(Beginning of AVAILABLE DATA)

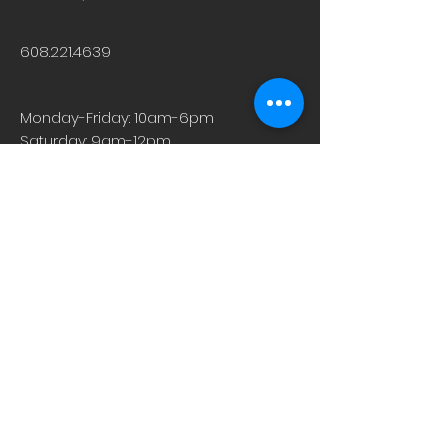
608.221.4639
Monday-Friday: 10am-6pm
Saturday: 9am-12pm
Sunday & Holiday: Closed
About
Careers
Events
Contact Us
Low-Dose Naltrexone
Privacy Practices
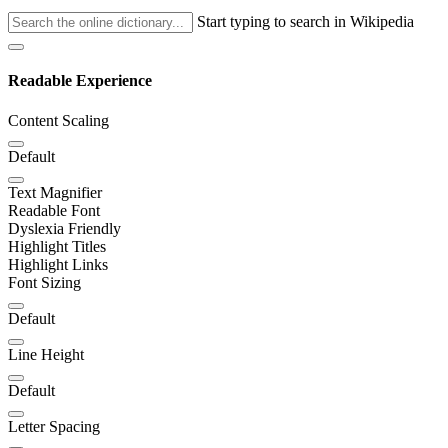
Start typing to search in Wikipedia
Readable Experience
Content Scaling
Default
Text Magnifier
Readable Font
Dyslexia Friendly
Highlight Titles
Highlight Links
Font Sizing
Default
Line Height
Default
Letter Spacing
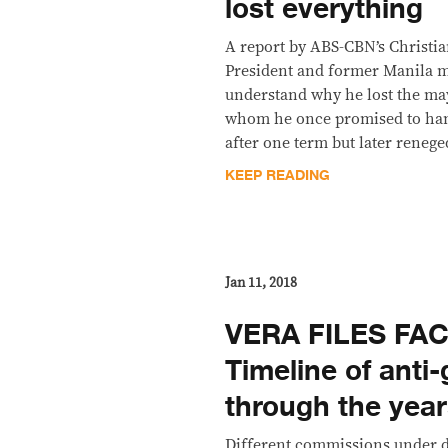
lost everything
A report by ABS-CBN’s Christi
President and former Manila 
understand why he lost the ma
whom he once promised to hand
after one term but later renege
KEEP READING
Jan 11, 2018
VERA FILES FAC
Timeline of anti-
through the yea
Different commissions under d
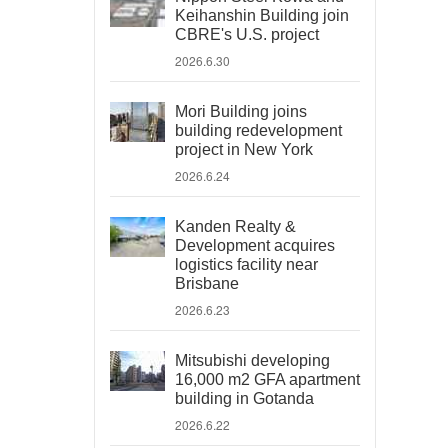
Keihanshin Building join
CBRE's U.S. project
2026.6.30
Mori Building joins
building redevelopment
project in New York
2026.6.24
Kanden Realty &
Development acquires
logistics facility near
Brisbane
2026.6.23
Mitsubishi developing
16,000 m2 GFA apartment
building in Gotanda
2026.6.22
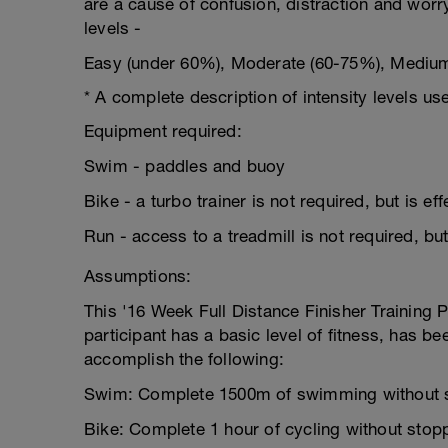
are a cause of confusion, distraction and worr
levels -
Easy (under 60%), Moderate (60-75%), Mediu
* A complete description of intensity levels use
Equipment required:
Swim - paddles and buoy
Bike - a turbo trainer is not required, but is ef
Run - access to a treadmill is not required, but
Assumptions:
This '16 Week Full Distance Finisher Training 
participant has a basic level of fitness, has bee
accomplish the following:
Swim: Complete 1500m of swimming without 
Bike: Complete 1 hour of cycling without stop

(End of AVAILABLE DATA)

TASK DETAILS -
Give again, word for word, the line containing "after one term but later renege" and every line after it to the end of the records; leave out the pictures.

OUTPUT FOR THIS EXERCISE -
after one term but later renege
KEEP READING
Jan 11, 2018
VERA FILES FAC
Timeline of anti-
through the yea
Different commissions under d
Keihanshin Building join
CBRE's U.S. project
2026.6.30
Mori Building joins
building redevelopment
project in New York
2026.6.24
Kanden Realty &
Development acquires
logistics facility near
Brisbane
2026.6.23
Mitsubishi developing
16,000 m2 GFA apartment
building in Gotanda
2026.6.22
are a cause of confusion, distraction and worr
levels -
Easy (under 60%), Moderate (60-75%), Mediu
* A complete description of intensity levels use
Equipment required:
Swim - paddles and buoy
Bike - a turbo trainer is not required, but is ef
Run - access to a treadmill is not required, but
Assumptions:
This '16 Week Full Distance Finisher Training 
participant has a basic level of fitness, has bee
accomplish the following:
Swim: Complete 1500m of swimming without 
Bike: Complete 1 hour of cycling without stop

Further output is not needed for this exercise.